Huh? This makes no sense to me. Yes, we're having a different environmental impact on these areas than we were (I think the algae blooms you're talking about are related to fertilizer and agricultural run-off - I just don't have time to check ATM). This is worse than other toxic chemical pollution how, exactly?

Every living thing (and lots of non-living processes) have an impact on our environment, and are in turn effected by the environment. People aren't an exception, we're just an extreme case in that we (especially in the last 200 years) have more of a capacity to affect change in our environment, while at the same time have the ability to adapt to a wider range of envoronmental conditions. What other species, even before industrialization, existed everywhere from alaska to the sahara desert?

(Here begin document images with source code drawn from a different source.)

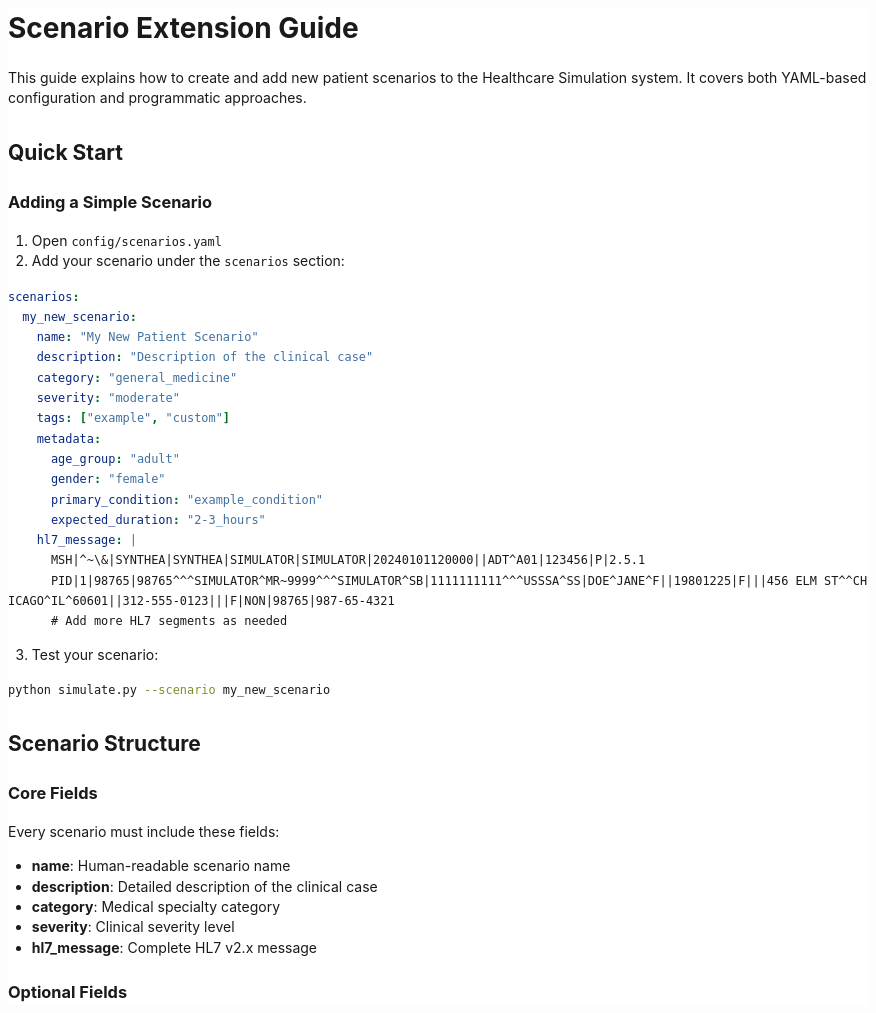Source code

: # Scenario Extension Guide

This guide explains how to create and add new patient scenarios to the Healthcare Simulation system. It covers both YAML-based configuration and programmatic approaches.

## Quick Start

### Adding a Simple Scenario

1. Open `config/scenarios.yaml`
2. Add your scenario under the `scenarios` section:

```yaml
scenarios:
  my_new_scenario:
    name: "My New Patient Scenario"
    description: "Description of the clinical case"
    category: "general_medicine"
    severity: "moderate"
    tags: ["example", "custom"]
    metadata:
      age_group: "adult"
      gender: "female"
      primary_condition: "example_condition"
      expected_duration: "2-3_hours"
    hl7_message: |
      MSH|^~\&|SYNTHEA|SYNTHEA|SIMULATOR|SIMULATOR|20240101120000||ADT^A01|123456|P|2.5.1
      PID|1|98765|98765^^^SIMULATOR^MR~9999^^^SIMULATOR^SB|1111111111^^^USSSA^SS|DOE^JANE^F||19801225|F|||456 ELM ST^^CHICAGO^IL^60601||312-555-0123|||F|NON|98765|987-65-4321
      # Add more HL7 segments as needed
```

3. Test your scenario:
```bash
python simulate.py --scenario my_new_scenario
```

## Scenario Structure

### Core Fields

Every scenario must include these fields:

- **name**: Human-readable scenario name
- **description**: Detailed description of the clinical case
- **category**: Medical specialty category
- **severity**: Clinical severity level
- **hl7_message**: Complete HL7 v2.x message

### Optional Fields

With the ability we have to change the environment, either deliberately, or as a by-product of our other activities, we have to be careful, or we'll end up changing the environment in ways we don't like. We may not like them for purely asthetic reasons (Most people would prefer parts of the coast of alaska before thousands of gallons of oil got spilled on them, even if it doesn't affect them directly), or for reasons of pure self-interest - life is likely to get pretty uncomfortable for everyone if the free mercury in the environment gets much higher, or a few billion people are displaced by rising sea levels. Even if you don't live near the coast, where do you think the people who *do* live near the coast now are going to want to live if the sea level rises 15 feet in the next 50 years?

No reasonable scientists are projecting the death of the human race (outside of a global nuclear war). What they *are* telling us is that our activities are changing the environment in drastic and sudden ways. No one can predict exactly what will happen with any degree of certainty, but what they *are* telling us is that if our carbon dioxide output continues to rise at the rate it is predicted to, the best models they have predict a precipitous rise in global temperature, and the resulting rise in ocean levels. The could be wrong. The earth is a very, very complicated place, and impossible to model acurately. But this is their best informed scientific opinion. They aren't predicting the end of the human race. They are predicting these changes, and we can easily imagine some of the impacts on our own lives if they come about.

That said, the problem I have with the focus on CO2 is that people seem to be ignoring the *other* environmental impacts we have. Toxic chemicals, including mercury, continue to be a big problem, and have a negative impact both on the qualitative state of the earth (most people would prefer fish and crabs in those rivers you mention to algae - fish, crabs, and algae are all life living in the environment in question - we just like the fish and crabs better than the green stuff), and our own quality of life. How many people, living at a certain quality of life, with a certain lifestyle, with a certain environmental 'efficiency', can the earth support, without lowering the quality of life for everyone?

If everyone lived the American lifestyle, at our current level of wastefulness, we'd be in Big Trouble. And there are a billion Chinese and a billion Indians all wanting the American quality of life. With another billion Africans not far behind. If they all suddenly started living like Americans (and most Europeans), what do you think would happen? How long would our oil and coal last? What would be the impact of all those happy meal containers being piled up, or buried, or burned, or tossed in the ocean? I'd be willing to bet anything that the lifestyle of the average industrialized-country citizen is just not sustainable for a population of 6 billion. We aren't going to keep everyone else at their current level, and the population is going up, not down. So we *have* to lead the world in finding a better way, because we led the way here, and because it's simply in our own self interest not to use up the plant we're sitting on.